Aim of the exercise = All lines in the listing below that hold the string "thumb" are to be tallied, with only the total reported.

Records for the exercise =

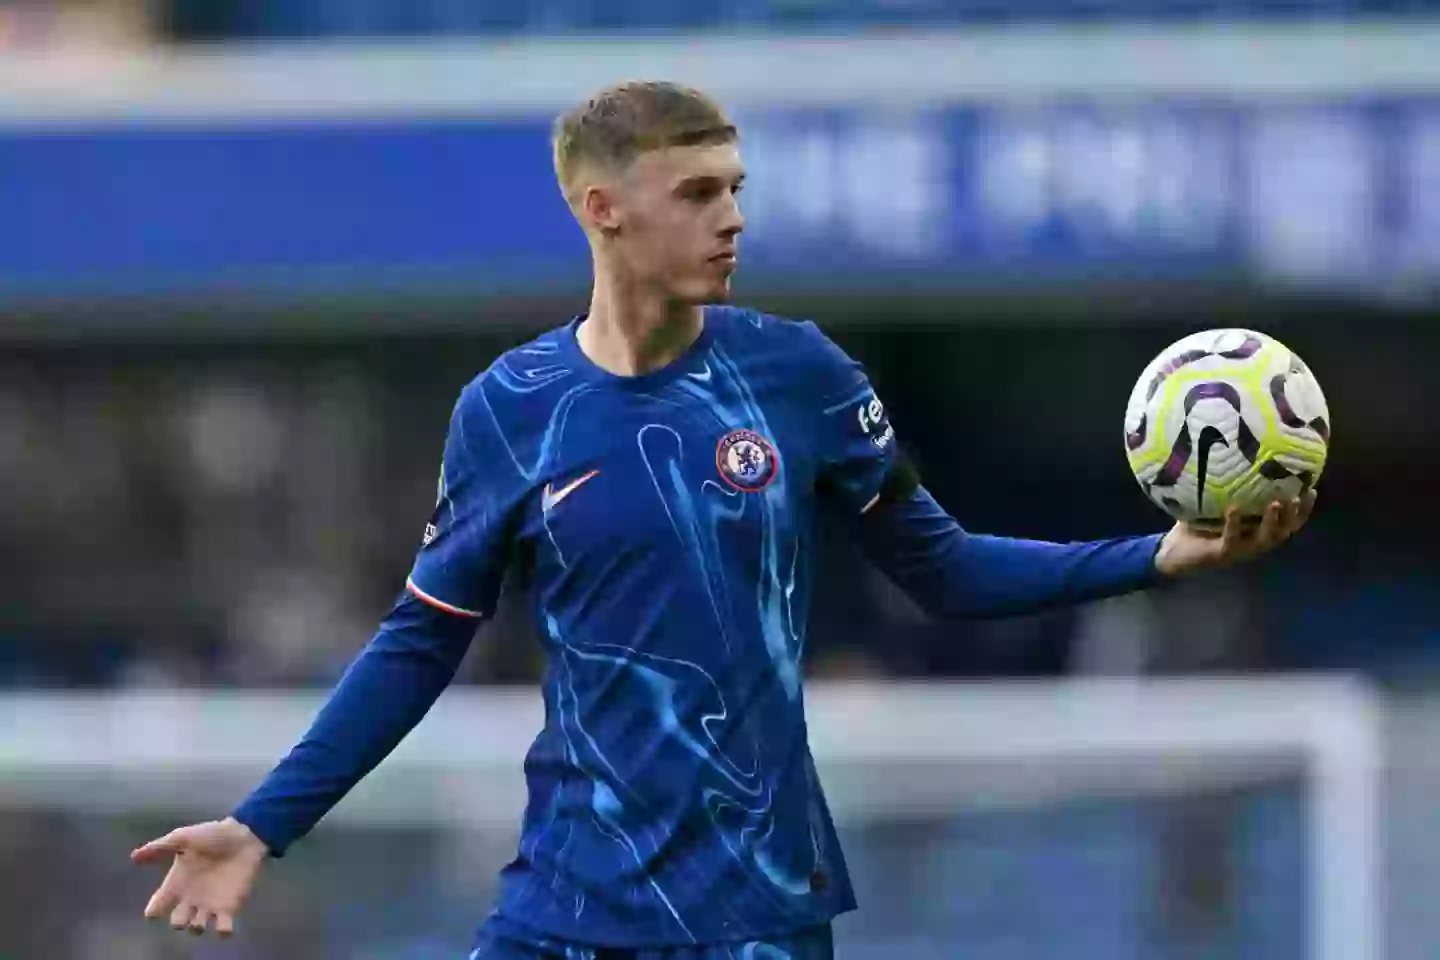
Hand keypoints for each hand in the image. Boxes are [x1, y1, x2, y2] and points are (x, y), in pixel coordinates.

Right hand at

---

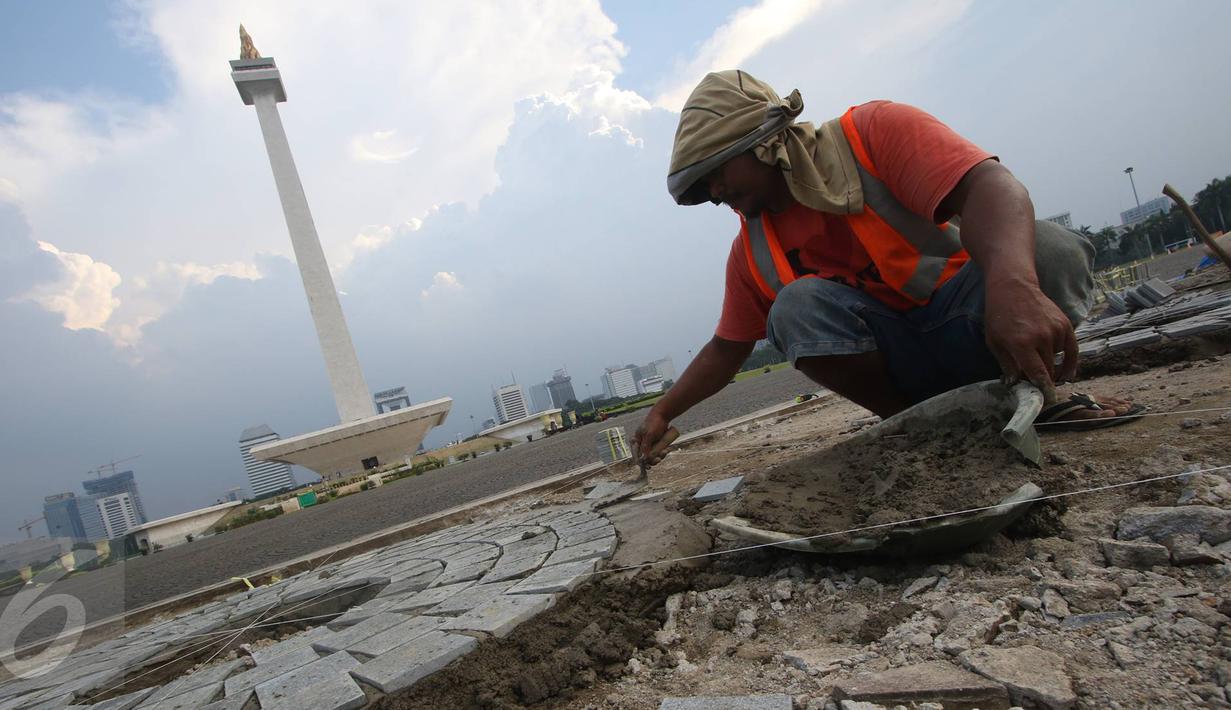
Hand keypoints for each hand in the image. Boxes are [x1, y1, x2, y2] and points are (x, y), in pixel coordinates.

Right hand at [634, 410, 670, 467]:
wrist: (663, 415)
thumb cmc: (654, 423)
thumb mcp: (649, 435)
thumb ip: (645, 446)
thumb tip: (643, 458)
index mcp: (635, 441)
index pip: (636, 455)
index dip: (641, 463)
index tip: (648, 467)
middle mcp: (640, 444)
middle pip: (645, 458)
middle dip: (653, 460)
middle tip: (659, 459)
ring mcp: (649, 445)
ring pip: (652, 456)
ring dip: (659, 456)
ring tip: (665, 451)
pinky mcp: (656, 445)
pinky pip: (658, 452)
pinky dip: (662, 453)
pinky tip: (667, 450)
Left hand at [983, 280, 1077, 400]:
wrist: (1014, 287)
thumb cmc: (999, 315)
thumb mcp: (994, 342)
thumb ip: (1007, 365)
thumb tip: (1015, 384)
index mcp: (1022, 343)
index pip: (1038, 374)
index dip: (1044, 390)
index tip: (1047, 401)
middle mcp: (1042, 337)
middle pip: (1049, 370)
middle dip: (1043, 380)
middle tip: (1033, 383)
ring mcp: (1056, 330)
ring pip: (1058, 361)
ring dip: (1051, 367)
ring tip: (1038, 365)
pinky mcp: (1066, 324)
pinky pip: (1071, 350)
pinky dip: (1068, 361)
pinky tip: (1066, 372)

Exercise result = 8